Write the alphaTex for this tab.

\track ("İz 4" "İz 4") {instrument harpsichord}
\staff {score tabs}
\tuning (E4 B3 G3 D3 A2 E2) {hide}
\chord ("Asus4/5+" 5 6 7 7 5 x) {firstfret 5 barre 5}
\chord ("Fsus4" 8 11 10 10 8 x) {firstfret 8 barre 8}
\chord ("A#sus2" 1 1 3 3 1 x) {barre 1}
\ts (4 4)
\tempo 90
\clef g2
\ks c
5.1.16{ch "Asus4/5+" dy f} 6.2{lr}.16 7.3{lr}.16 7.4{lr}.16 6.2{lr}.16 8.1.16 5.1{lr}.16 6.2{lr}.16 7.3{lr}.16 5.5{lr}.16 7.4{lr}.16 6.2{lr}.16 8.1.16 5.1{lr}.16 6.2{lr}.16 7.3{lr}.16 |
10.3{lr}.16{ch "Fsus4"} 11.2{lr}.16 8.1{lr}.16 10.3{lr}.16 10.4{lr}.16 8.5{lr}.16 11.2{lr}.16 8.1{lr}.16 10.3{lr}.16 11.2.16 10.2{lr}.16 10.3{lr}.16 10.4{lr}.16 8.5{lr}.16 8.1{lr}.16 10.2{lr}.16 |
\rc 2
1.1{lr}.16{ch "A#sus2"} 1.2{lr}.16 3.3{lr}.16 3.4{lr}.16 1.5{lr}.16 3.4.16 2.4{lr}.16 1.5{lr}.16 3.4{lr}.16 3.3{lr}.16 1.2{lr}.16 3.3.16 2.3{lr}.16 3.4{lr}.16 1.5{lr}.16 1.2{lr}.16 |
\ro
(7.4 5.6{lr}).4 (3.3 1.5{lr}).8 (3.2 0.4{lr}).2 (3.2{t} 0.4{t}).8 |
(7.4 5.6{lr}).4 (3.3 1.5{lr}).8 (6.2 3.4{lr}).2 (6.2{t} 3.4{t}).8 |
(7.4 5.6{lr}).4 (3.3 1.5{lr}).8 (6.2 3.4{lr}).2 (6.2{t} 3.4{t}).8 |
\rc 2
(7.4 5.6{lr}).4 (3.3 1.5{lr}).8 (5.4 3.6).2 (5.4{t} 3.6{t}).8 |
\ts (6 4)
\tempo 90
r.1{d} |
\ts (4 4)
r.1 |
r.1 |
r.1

• • • • •

**Exercise brief**
Reproduce every line of the records above verbatim, from the first line to the last.

**The response**
Write the alphaTex for this tab.

\track ("İz 4" "İz 4") {instrument harpsichord}
\staff {score tabs}
\tuning (E4 B3 G3 D3 A2 E2) {hide}
\chord ("Asus4/5+" 5 6 7 7 5 x) {firstfret 5 barre 5}
\chord ("Fsus4" 8 11 10 10 8 x) {firstfret 8 barre 8}
\chord ("A#sus2" 1 1 3 3 1 x) {barre 1}
\ts (4 4)
\tempo 90
\clef g2
\ks c
5.1.16{ch "Asus4/5+" dy f} 6.2{lr}.16 7.3{lr}.16 7.4{lr}.16 6.2{lr}.16 8.1.16 5.1{lr}.16 6.2{lr}.16 7.3{lr}.16 5.5{lr}.16 7.4{lr}.16 6.2{lr}.16 8.1.16 5.1{lr}.16 6.2{lr}.16 7.3{lr}.16 |
10.3{lr}.16{ch "Fsus4"} 11.2{lr}.16 8.1{lr}.16 10.3{lr}.16 10.4{lr}.16 8.5{lr}.16 11.2{lr}.16 8.1{lr}.16 10.3{lr}.16 11.2.16 10.2{lr}.16 10.3{lr}.16 10.4{lr}.16 8.5{lr}.16 8.1{lr}.16 10.2{lr}.16 |
\rc 2
1.1{lr}.16{ch "A#sus2"} 1.2{lr}.16 3.3{lr}.16 3.4{lr}.16 1.5{lr}.16 3.4.16 2.4{lr}.16 1.5{lr}.16 3.4{lr}.16 3.3{lr}.16 1.2{lr}.16 3.3.16 2.3{lr}.16 3.4{lr}.16 1.5{lr}.16 1.2{lr}.16 |
\ro
(7.4 5.6{lr}).4 (3.3 1.5{lr}).8 (3.2 0.4{lr}).2 (3.2{t} 0.4{t}).8 |
(7.4 5.6{lr}).4 (3.3 1.5{lr}).8 (6.2 3.4{lr}).2 (6.2{t} 3.4{t}).8 |
(7.4 5.6{lr}).4 (3.3 1.5{lr}).8 (6.2 3.4{lr}).2 (6.2{t} 3.4{t}).8 |
\rc 2
(7.4 5.6{lr}).4 (3.3 1.5{lr}).8 (5.4 3.6).2 (5.4{t} 3.6{t}).8 |
\ts (6 4)
\tempo 90
r.1{d} |
\ts (4 4)
r.1 |
r.1 |
r.1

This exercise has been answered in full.